信號采集中在端點處對信號進行截斷,從而失去端點外信息及端點處數據的特征信息是造成端點效應的原因。在數字信號處理中,通常采用數據延拓的方法實現對信號端點處數據的處理。所謂數據延拓,是指運用某種規則,在信號的左右兩端點之外補充一些數據,從而彌補由于信號截斷引起的端點外信息丟失。典型的數據延拓方法包括補零延拓、對稱延拓和周期延拓等。(1)補零延拓法是將端點之外信號值全部置為零。(2)周期延拓方法假設是周期出現的,因此將信號右端點左邊的若干點向左端點外延拓,而將左端點右邊的若干點平移到右端點之外。(3)對稱延拓法認為信號依據端點左右對稱,因此將信號端點處數據以端點為對稱點左右對稱延拓。上述三種數據延拓方法存在很明顯的缺點,它們無視信號本身各自的特異性,以純主觀的方法進行信號數據延拓必然會引入很大的誤差,引起信號失真,從而產生端點效應。例如,補零延拓和周期延拓方法會引起端點處信號數據的跳躍以及信號一階導數的突變,而對稱延拓同樣會引起信號一階導數的突變,并會產生虛假的極值點,對以極值點信息為基礎進行的算法(如經驗模式分解方法)難以適用。目前有學者提出基于時間序列預測的數據延拓方法、基于神經網絡預測和基于支持向量機預測的數據延拓方法。但時間序列預測方法對時間序列模型定階有較高的要求,如果定階不準會造成較大的預測誤差,同樣會產生端點效應。而利用神經網絡預測方法延拓數據時,需要大量的時間對神經網絡進行訓練,因而算法效率很低。類似地,使用支持向量機預測的數據延拓方法中也需要進行支持向量機訓練,使得算法速度明顯降低。
發明內容
本發明的目的是為克服上述現有技術的不足,而提供一種在數字信號處理中用來提高端點處信號處理精度、減小處理誤差、消除端點效應的基于相似波形的數字信號端點數據延拓方法。
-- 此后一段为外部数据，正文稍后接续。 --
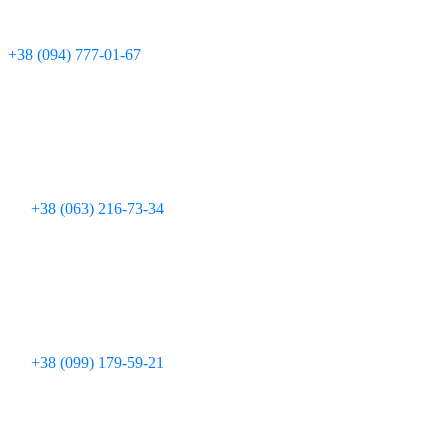
Технічна підтримка:
+380 97 095 11 08
Для дзвінків з мобільних телефонів:
+38 (094) 777-01-67
+38 (063) 216-73-34
+38 (099) 179-59-21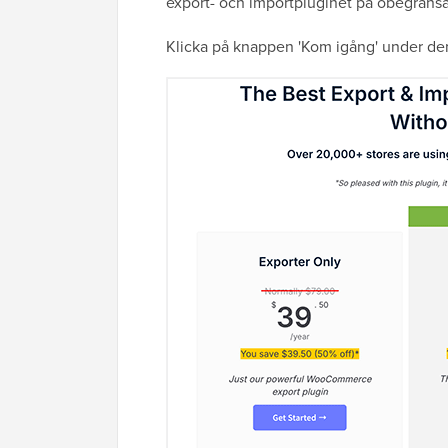
export- och importpluginet på obegränsa
Klicka på knappen 'Kom igång' under den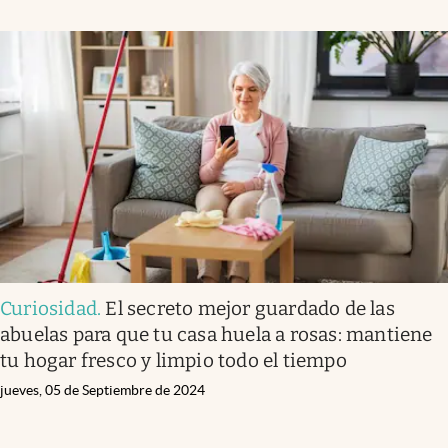
Curiosidad
.
El secreto mejor guardado de las
abuelas para que tu casa huela a rosas: mantiene
tu hogar fresco y limpio todo el tiempo
jueves, 05 de Septiembre de 2024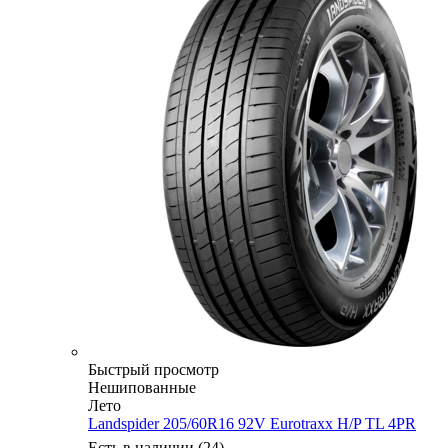
Быстрый просмотр
Нешипованные
Лето
Landspider 205/60R16 92V Eurotraxx H/P TL 4PR
Есть в наличии (24)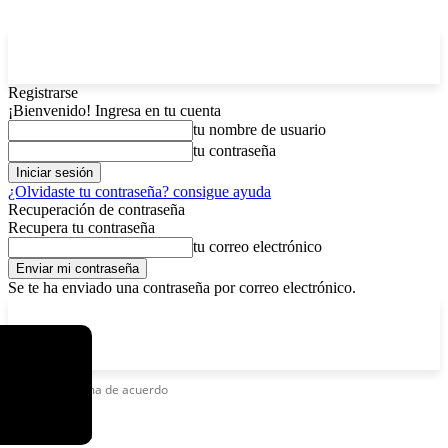
Registrarse
¡Bienvenido! Ingresa en tu cuenta
tu nombre de usuario
tu contraseña
¿Olvidaste tu contraseña? consigue ayuda
Recuperación de contraseña
Recupera tu contraseña
tu correo electrónico
Se te ha enviado una contraseña por correo electrónico.
C
viernes, agosto 7, 2026
Registrarse / Unirse
15
La Paz
Etiquetas
Firma de acuerdo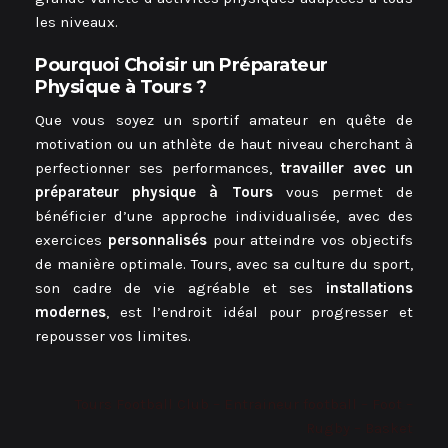
les niveaux.
Pourquoi Choisir un Préparateur
Physique à Tours ?
Que vous soyez un sportif amateur en quête de
motivation ou un athlète de haut niveau cherchant à
perfectionner ses performances,
travailler avec un
préparateur physique à Tours
vous permet de
bénéficier d’une approche individualisée, avec des
exercices
personnalisés
pour atteindre vos objectifs
de manière optimale. Tours, avec sa culture du sport,
son cadre de vie agréable et ses
installations
modernes
, est l’endroit idéal pour progresser et
repousser vos limites.
Tours Football Club – Entraineur football – Foot –
Rugby – Basket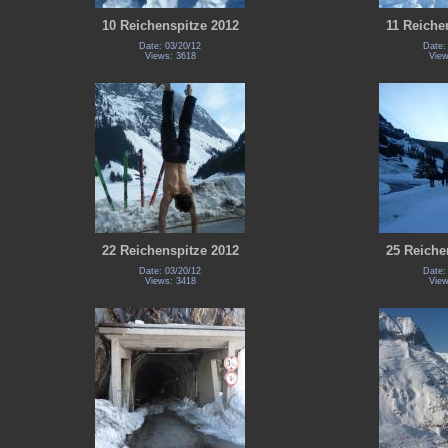
10 Reichenspitze 2012
11 Reiche
Date: 03/20/12
Date:
Views: 3618
View
22 Reichenspitze 2012
25 Reiche
Date: 03/20/12
Date:
Views: 3418
View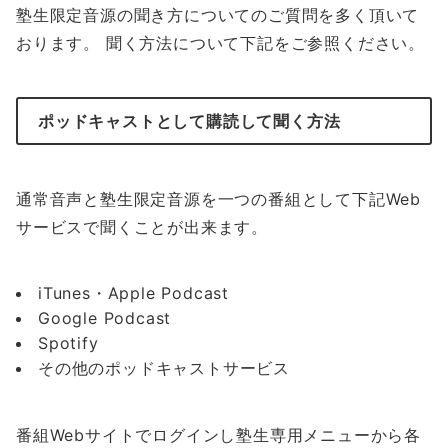
塾生限定音源の聞き方についてのご質問を多く頂いて
おります。 聞く方法について下記をご参照ください。
ポッドキャストとして購読して聞く方法
通常音声と塾生限定音源を一つの番組として下記Web
サービスで聞くことが出来ます。
iTunes・Apple Podcast
Google Podcast
Spotify
その他のポッドキャストサービス
番組Webサイトでログインし塾生専用メニューから各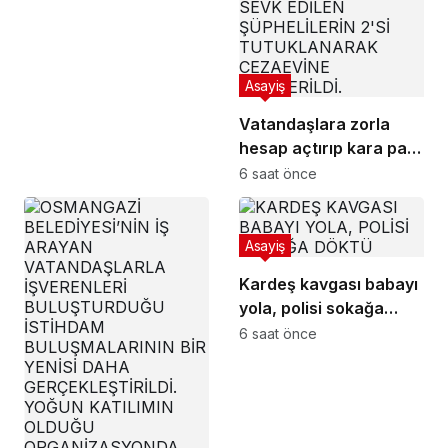
Asayiş
Vatandaşlara zorla
hesap açtırıp kara para
aklayan şahıslara
6 saat önce
baskın
Asayiş
Kardeş kavgası babayı
yola, polisi sokağa
döktü
6 saat önce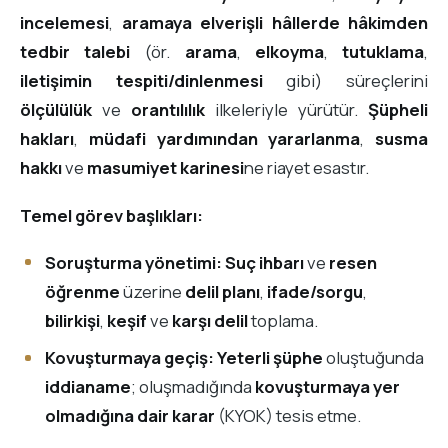
incelemesi
,
aramaya elverişli hâllerde hâkimden
tedbir talebi
(ör.
arama
,
elkoyma
,
tutuklama
,
iletişimin tespiti/dinlenmesi
gibi) süreçlerini
ölçülülük
ve
orantılılık
ilkeleriyle yürütür.
Şüpheli
hakları
,
müdafi yardımından yararlanma
,
susma
hakkı
ve
masumiyet karinesi
ne riayet esastır.
Temel görev başlıkları:
Soruşturma yönetimi:
Suç ihbarı
ve
resen
öğrenme
üzerine
delil planı
,
ifade/sorgu
,
bilirkişi
,
keşif
ve
karşı delil
toplama.
Kovuşturmaya geçiş:
Yeterli şüphe
oluştuğunda
iddianame
; oluşmadığında
kovuşturmaya yer
olmadığına dair karar
(KYOK) tesis etme.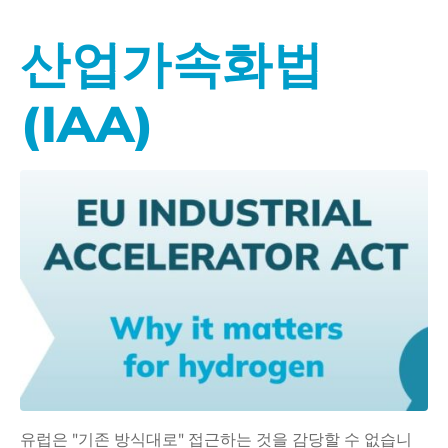
산업가속화법
(IAA)
유럽은 "기존 방식대로" 접근하는 것을 감당할 수 없습니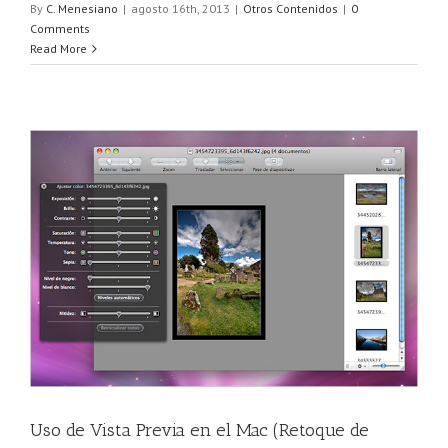
By
C. Menesiano
|
agosto 16th, 2013
|
Otros Contenidos
|
0
Comments
Read More
Uso de Vista Previa en el Mac (Retoque de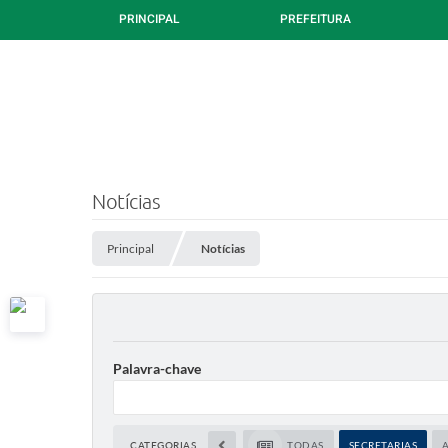
PRINCIPAL
PREFEITURA
Notícias
Principal
Notícias
Palavra-chave
CATEGORIAS
TODAS
SECRETARIAS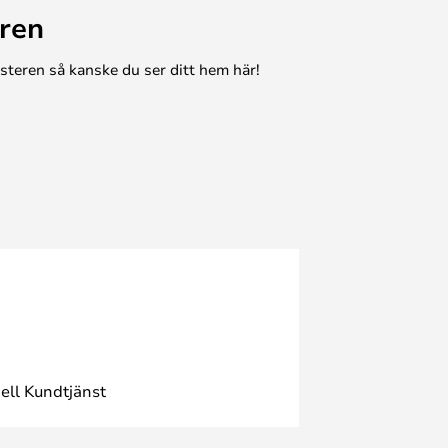
ren
esteren så kanske du ser ditt hem här!
ell Kundtjänst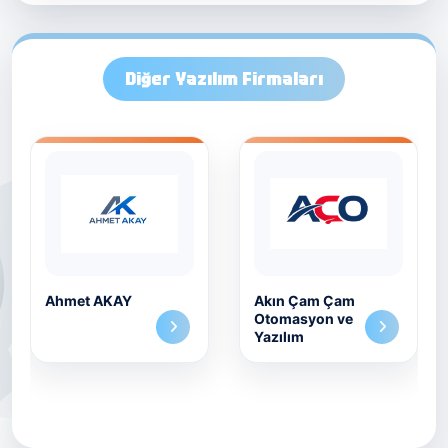
Diğer Yazılım Firmaları
Ahmet AKAY
Akın Çam Çam
Otomasyon ve
Yazılım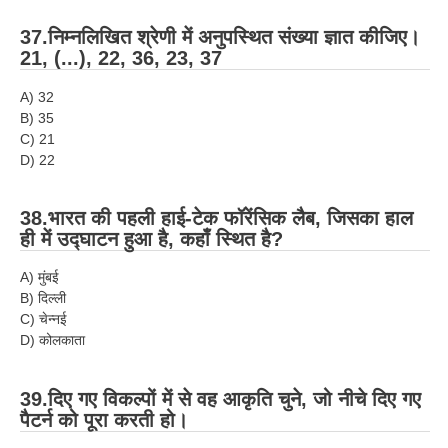
37.निम्नलिखित श्रेणी में अनुपस्थित संख्या ज्ञात कीजिए।
21, (...), 22, 36, 23, 37
A) 32
B) 35
C) 21
D) 22
38.भारत की पहली हाई-टेक फॉरेंसिक लैब, जिसका हाल
ही में उद्घाटन हुआ है, कहाँ स्थित है?
A) मुंबई
B) दिल्ली
C) चेन्नई
D) कोलकाता
39.दिए गए विकल्पों में से वह आकृति चुने, जो नीचे दिए गए
पैटर्न को पूरा करती हो।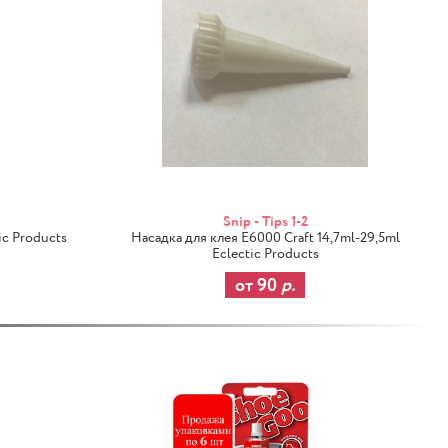
Snip - Tips 1-2
ic Products
Насадка для клея E6000 Craft 14,7ml-29,5ml
Eclectic Products
от 90
р.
為了實現上述目的,本發明采用的技術方案是一種基于相似波形的數字信號端點數據延拓方法,其特征在于該方法包括以下步驟(1)在信號內部尋找與信號端點處波形最相似的波形,以該最相似波形作為端點處波形的估計;(2)以該最相似波形外側的一段信號波形作為端點外信號數據的估計,并將此波形延拓至信號端點外。
所述的與信號端點處波形最相似的波形,它們的相似程度由相關系數來描述和表征,相關系數定義為aj=2<L0,Lj>||L0||2·||Lj||2]]>其中<L0,Lj>=∫-∞+∞L0(t)Lj*(t)dt]]>表示信號L0與Lj的內積,Lj*表示Lj的復共軛,‖L0‖2與‖Lj‖2分別表示L0與Lj的2-范數,aj是L0與Lj的相關系數,表明兩個曲線段的相似程度,aj在0~1之間取值,aj越大,兩者相似程度越高,aj越小,兩者相似程度越低。
1、本發明的基本構思循環平穩信號是自然界和工程環境中普遍存在的一類信號。所謂循環平穩信號是一類特殊的非平穩信號,其統計特性呈周期或多周期平穩變化。例如,自然界中溫度的變化由于地球的自轉和公轉出現周而復始的變化,雷達在勻速旋轉時地廓回波每經過一周會變得很相似,這些信號都表現出很強的循環平穩特性。工程環境下,旋轉機械和往復機械的工作狀態會周而復始循環出現,其振動信號也因而表現出循環平穩特性。圖3a和圖3b是一組現場實測數據,是國內某煉油廠重油催化裂化裝置風機軸瓦處的振動信號,傳感器為渦流傳感器,圖3a為原始數據,圖3b為信號局部細化。觀察圖3b可以發現,某些非常相似的成分在信號中會反復出現,這為本發明提出的數據延拓方法提供了依據,即可以選擇信號中與端點處數據最相似的波形作為端點處的延拓數據。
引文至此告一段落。